## EXERCISE:
Return the listing verbatim, images left out.

## DATA PROVIDED:
========
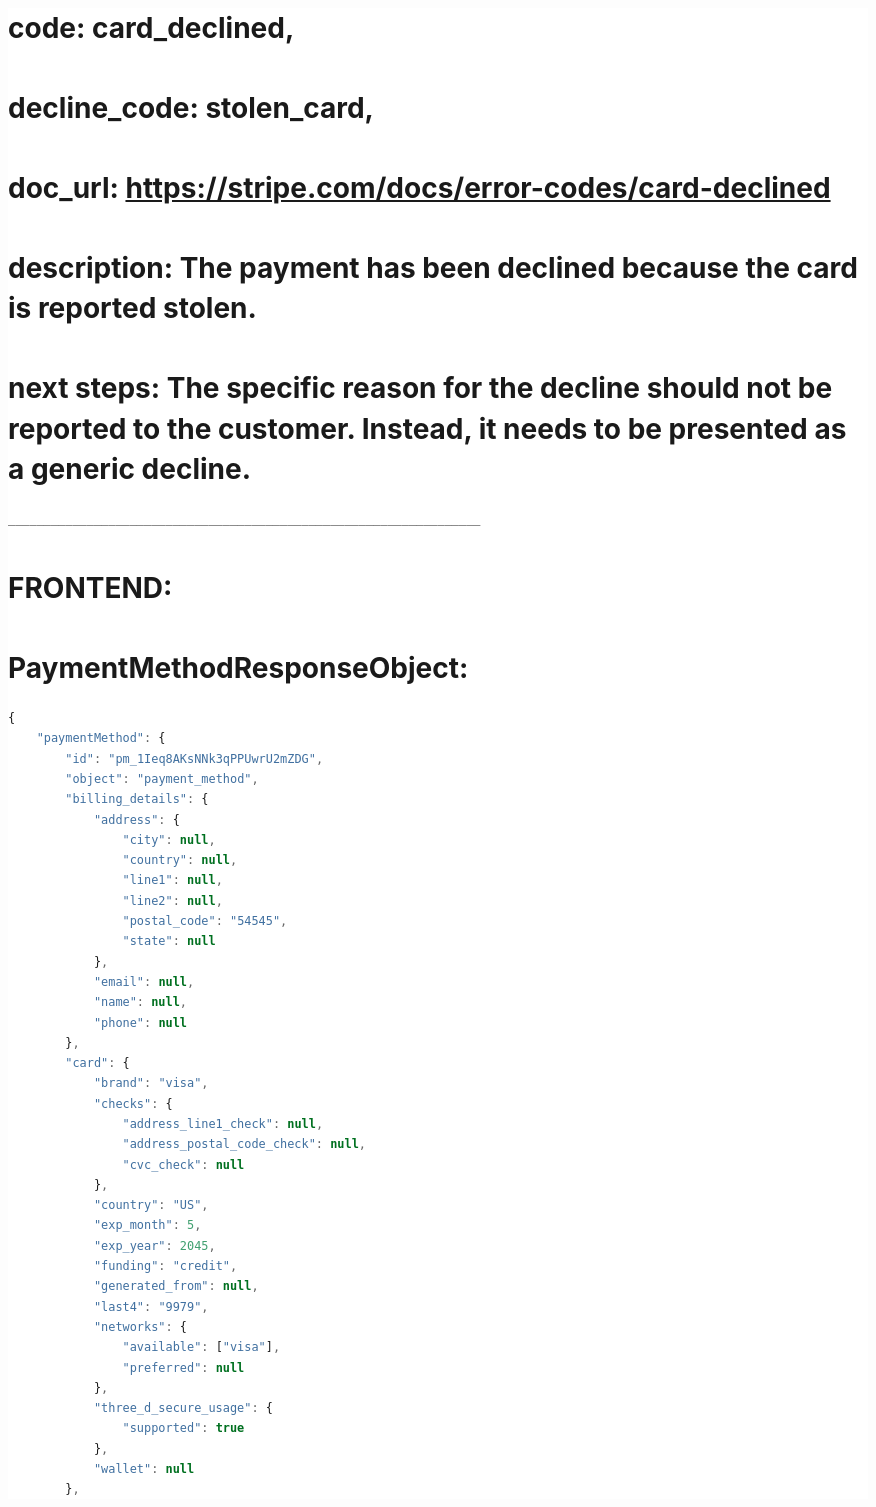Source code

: #  code:    				card_declined,
#  decline_code: 		stolen_card,
#  doc_url: 				https://stripe.com/docs/error-codes/card-declined   
#  description:			The payment has been declined because the card is reported stolen.
#  next steps: 			The specific reason for the decline should not be reported to the customer. Instead, it needs to be presented as a generic decline.
	__________________________________________________________________
# FRONTEND:

# PaymentMethodResponseObject:
```javascript
{
	"paymentMethod": {
		"id": "pm_1Ieq8AKsNNk3qPPUwrU2mZDG",
		"object": "payment_method",
		"billing_details": {
			"address": {
				"city": null,
				"country": null,
				"line1": null,
				"line2": null,
				"postal_code": "54545",
				"state": null
			},
			"email": null,
			"name": null,
			"phone": null
		},
		"card": {
			"brand": "visa",
			"checks": {
				"address_line1_check": null,
				"address_postal_code_check": null,
				"cvc_check": null
			},
			"country": "US",
			"exp_month": 5,
			"exp_year": 2045,
			"funding": "credit",
			"generated_from": null,
			"last4": "9979",
			"networks": {
				"available": ["visa"],
				"preferred": null
			},
			"three_d_secure_usage": {
				"supported": true
			},
			"wallet": null
		},
```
========
## COMPLETED TASK:
Source code

: #  code:    				card_declined,
#  decline_code: 		stolen_card,
#  doc_url: 				https://stripe.com/docs/error-codes/card-declined   
#  description:			The payment has been declined because the card is reported stolen.
#  next steps: 			The specific reason for the decline should not be reported to the customer. Instead, it needs to be presented as a generic decline.
	__________________________________________________________________
# FRONTEND:

# PaymentMethodResponseObject:
```javascript
{
	"paymentMethod": {
		"id": "pm_1Ieq8AKsNNk3qPPUwrU2mZDG",
		"object": "payment_method",
		"billing_details": {
			"address": {
				"city": null,
				"country": null,
				"line1": null,
				"line2": null,
				"postal_code": "54545",
				"state": null
			},
			"email": null,
			"name": null,
			"phone": null
		},
		"card": {
			"brand": "visa",
			"checks": {
				"address_line1_check": null,
				"address_postal_code_check": null,
				"cvc_check": null
			},
			"country": "US",
			"exp_month": 5,
			"exp_year": 2045,
			"funding": "credit",
			"generated_from": null,
			"last4": "9979",
			"networks": {
				"available": ["visa"],
				"preferred": null
			},
			"three_d_secure_usage": {
				"supported": true
			},
			"wallet": null
		},
```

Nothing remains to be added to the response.